Data records
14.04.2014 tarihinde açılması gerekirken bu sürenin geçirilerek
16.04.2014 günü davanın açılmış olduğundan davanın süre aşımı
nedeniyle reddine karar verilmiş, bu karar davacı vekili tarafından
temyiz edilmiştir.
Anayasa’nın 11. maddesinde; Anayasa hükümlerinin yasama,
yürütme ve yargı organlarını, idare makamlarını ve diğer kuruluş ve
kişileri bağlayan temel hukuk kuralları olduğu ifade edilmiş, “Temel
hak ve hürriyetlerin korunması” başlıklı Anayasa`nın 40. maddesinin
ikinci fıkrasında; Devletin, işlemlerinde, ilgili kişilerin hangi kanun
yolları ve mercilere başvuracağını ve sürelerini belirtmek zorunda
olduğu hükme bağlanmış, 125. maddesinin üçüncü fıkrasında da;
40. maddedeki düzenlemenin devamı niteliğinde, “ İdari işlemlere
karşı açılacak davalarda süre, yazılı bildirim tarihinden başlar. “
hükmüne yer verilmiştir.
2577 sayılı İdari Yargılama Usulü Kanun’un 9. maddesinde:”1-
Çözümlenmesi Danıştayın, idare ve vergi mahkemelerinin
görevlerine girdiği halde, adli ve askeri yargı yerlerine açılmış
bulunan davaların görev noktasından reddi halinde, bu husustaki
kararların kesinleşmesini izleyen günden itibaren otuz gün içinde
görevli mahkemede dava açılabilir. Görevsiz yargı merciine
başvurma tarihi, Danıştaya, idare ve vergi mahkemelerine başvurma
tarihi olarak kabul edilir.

**TASK GOAL:** The lines to copy are those above that contain "vergi".

**SOLUTION TO THE PROBLEM:**
Çözümlenmesi Danıştayın, idare ve vergi mahkemelerinin
başvurma tarihi, Danıştaya, idare ve vergi mahkemelerine başvurma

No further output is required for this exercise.